Spyridon Prossalentis (1894-1942). Portrait of the Corfu Philharmonic Society President Georgios L. Flamburiaris (1908-1912), π. 1930, Oil on canvas, 70 x 50 cm. Courtesy of the Corfu Philharmonic Society.

Georgios Leonidou Flamburiaris (1857-1935) served as President of the Corfu Philharmonic Society (1908-1912) and of the Corfu Reading Society three times (1921-1925, 1929-1930 καὶ 1933-1935).

Spyros Sourtzinos (b. 1948). Portrait of the Corfu Reading Society Benefactor Spiro Flamburiari (b. 1930), 2020, Oil on canvas, 50 x 40 cm. Courtesy of the Corfu Reading Society.

Spiro Leonidou Flamburiari (b. 1930) is an entrepreneur active in England. In 2000 he created the Corfu Heritage Foundation to preserve and protect the historic legacy of Corfu and simultaneously promote Anglo-Hellenic relations. In addition, he continues the family tradition to strengthen the public benefit work of the Corfu Reading Society, the oldest cultural institution in Greece, with an uninterrupted operation since 1836.

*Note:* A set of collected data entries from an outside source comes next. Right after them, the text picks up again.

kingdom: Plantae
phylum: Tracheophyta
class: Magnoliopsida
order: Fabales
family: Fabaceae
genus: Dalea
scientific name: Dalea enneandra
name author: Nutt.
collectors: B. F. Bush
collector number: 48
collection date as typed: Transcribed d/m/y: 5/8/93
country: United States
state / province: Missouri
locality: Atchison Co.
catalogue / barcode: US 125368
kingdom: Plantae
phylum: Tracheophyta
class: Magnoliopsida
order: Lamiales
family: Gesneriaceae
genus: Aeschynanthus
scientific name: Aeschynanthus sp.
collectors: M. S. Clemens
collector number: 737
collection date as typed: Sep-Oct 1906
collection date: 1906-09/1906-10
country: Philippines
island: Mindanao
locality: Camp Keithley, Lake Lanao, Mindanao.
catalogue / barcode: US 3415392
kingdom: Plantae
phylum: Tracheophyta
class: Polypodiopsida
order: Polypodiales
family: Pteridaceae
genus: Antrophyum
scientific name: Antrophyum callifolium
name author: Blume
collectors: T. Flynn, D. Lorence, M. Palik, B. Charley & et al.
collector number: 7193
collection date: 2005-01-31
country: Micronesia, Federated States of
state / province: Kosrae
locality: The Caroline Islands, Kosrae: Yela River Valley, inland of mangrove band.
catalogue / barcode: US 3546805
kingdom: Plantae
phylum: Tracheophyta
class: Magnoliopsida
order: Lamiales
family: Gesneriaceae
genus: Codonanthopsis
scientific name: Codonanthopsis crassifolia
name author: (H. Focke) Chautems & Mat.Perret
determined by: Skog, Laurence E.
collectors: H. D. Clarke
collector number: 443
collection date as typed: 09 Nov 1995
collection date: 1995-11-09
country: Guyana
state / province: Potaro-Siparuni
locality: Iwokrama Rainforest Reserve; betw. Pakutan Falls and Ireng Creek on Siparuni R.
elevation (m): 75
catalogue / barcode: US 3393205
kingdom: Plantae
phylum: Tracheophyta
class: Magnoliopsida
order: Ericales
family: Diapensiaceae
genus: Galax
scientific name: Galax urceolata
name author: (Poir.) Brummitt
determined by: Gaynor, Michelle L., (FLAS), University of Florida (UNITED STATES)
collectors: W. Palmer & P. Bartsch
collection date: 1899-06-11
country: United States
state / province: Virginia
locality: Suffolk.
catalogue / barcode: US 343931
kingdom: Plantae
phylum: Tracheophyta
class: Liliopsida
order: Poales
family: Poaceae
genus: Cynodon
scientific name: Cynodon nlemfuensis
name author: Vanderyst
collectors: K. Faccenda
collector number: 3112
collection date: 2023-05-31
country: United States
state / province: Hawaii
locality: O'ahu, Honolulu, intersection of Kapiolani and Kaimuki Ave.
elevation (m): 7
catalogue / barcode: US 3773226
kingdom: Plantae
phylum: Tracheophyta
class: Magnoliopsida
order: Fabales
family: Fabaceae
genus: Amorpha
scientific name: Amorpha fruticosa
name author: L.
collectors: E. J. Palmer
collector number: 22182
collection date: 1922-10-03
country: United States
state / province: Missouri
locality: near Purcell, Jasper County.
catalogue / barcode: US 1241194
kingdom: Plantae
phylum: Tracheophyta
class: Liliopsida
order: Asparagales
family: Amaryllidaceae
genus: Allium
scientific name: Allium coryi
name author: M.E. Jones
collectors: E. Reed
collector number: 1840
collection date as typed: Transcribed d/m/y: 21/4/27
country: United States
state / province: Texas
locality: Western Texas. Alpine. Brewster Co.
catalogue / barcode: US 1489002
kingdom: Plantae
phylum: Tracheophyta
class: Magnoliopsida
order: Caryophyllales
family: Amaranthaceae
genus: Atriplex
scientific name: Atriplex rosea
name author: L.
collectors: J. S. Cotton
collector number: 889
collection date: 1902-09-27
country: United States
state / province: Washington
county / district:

Milly Flamburiari (England, b. 1945). Reproduction of the Flamburiari Genealogical Tree (1620-1920) with branches in Corfu and Zante, created by I. Vlachopoulos, in the possession of the San Stefano Estate, Benitses, c. 1980, Enamel on board, 50 x 40 cm. Courtesy of the Corfu Heritage Foundation.
Anonymous (Corfu). Flamburari Family Coat of Arms, c. 1900. Ink and gouache on silk, 40 x 30 cm. Courtesy of the Corfu Heritage Foundation.
Megakles Rogakos (England, b. 1972). Relief of the Flamburari Family Coat of Arms, 2020. Gold leaf on plaster, 40 x 40 x 3 cm. Courtesy of the Corfu Heritage Foundation.